• _Listed entries_:
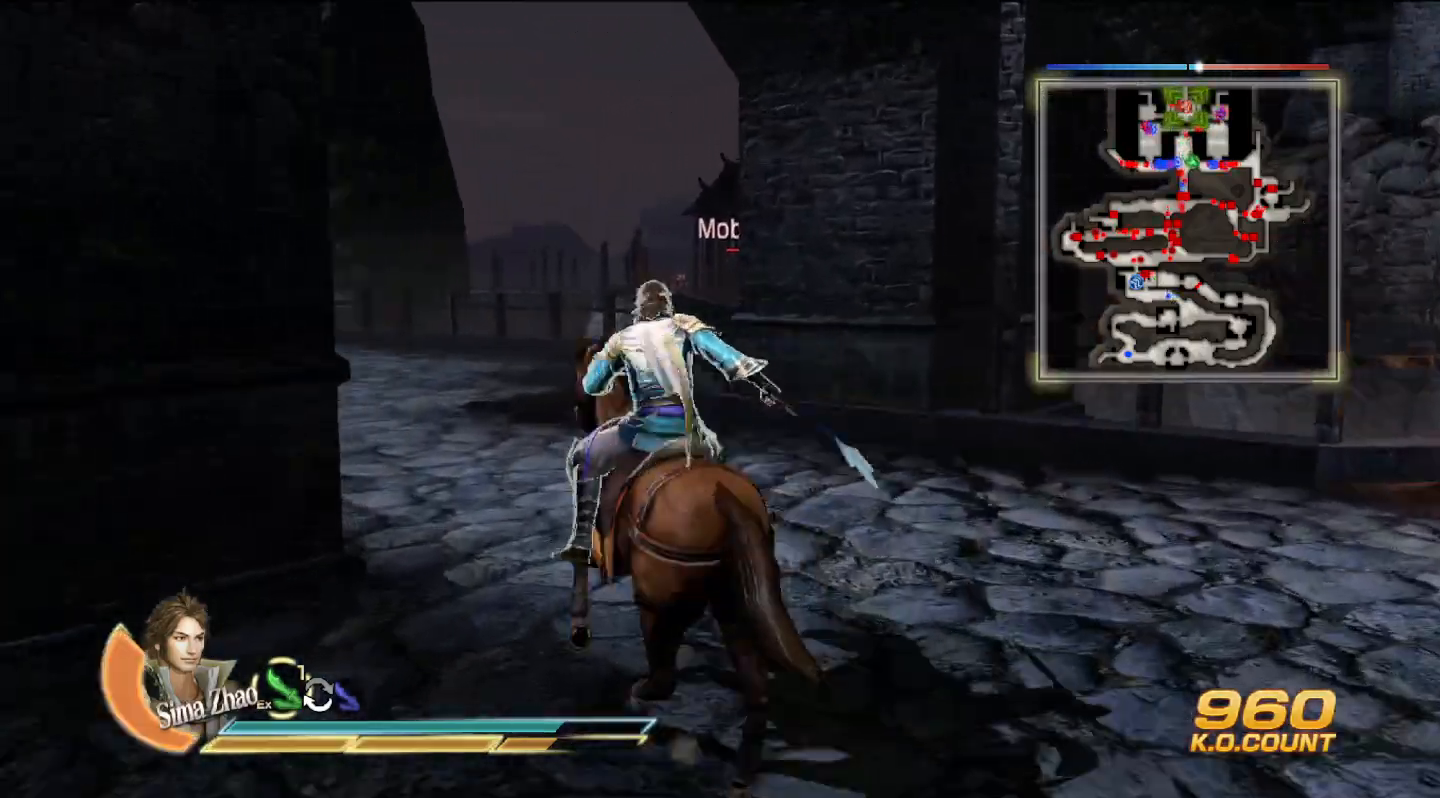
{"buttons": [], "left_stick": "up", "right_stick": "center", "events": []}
==
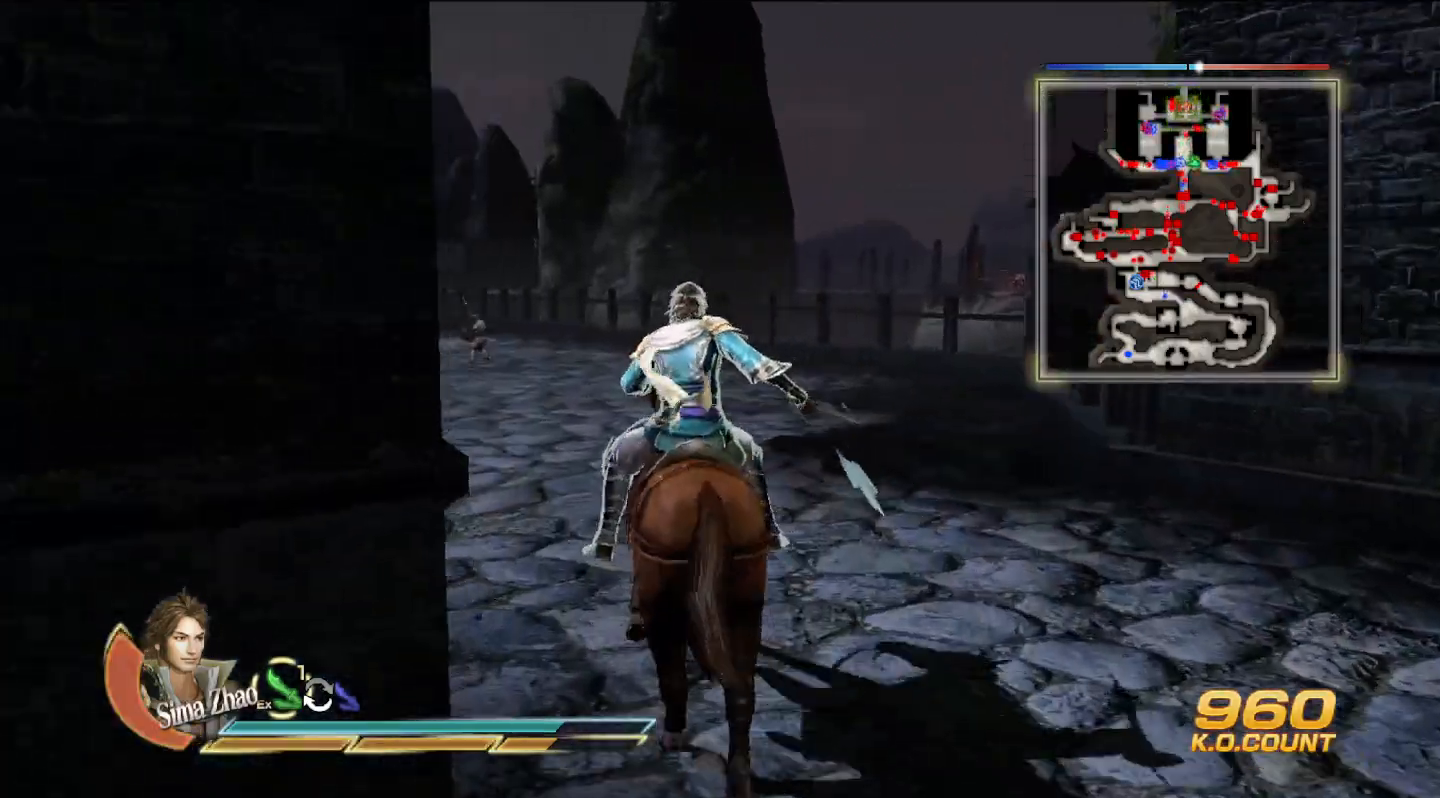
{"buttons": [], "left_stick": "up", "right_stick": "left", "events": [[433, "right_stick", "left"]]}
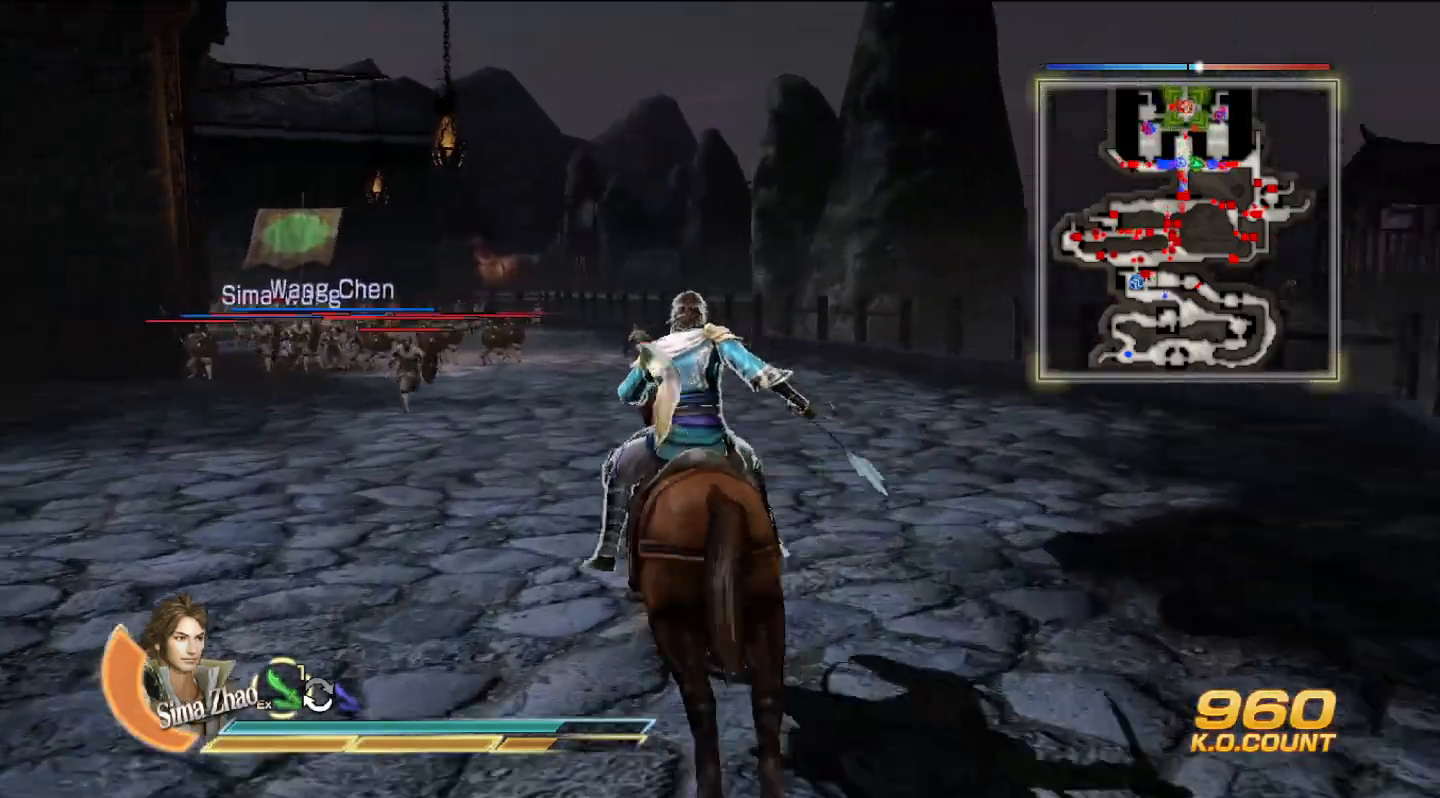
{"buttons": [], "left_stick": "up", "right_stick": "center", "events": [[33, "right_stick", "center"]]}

• _What you will do_: Using the word "center" as the filter, copy each matching line from the material.

• _Result below_:
{"buttons": [], "left_stick": "up", "right_stick": "center", "events": []}
{"buttons": [], "left_stick": "up", "right_stick": "center", "events": [[33, "right_stick", "center"]]}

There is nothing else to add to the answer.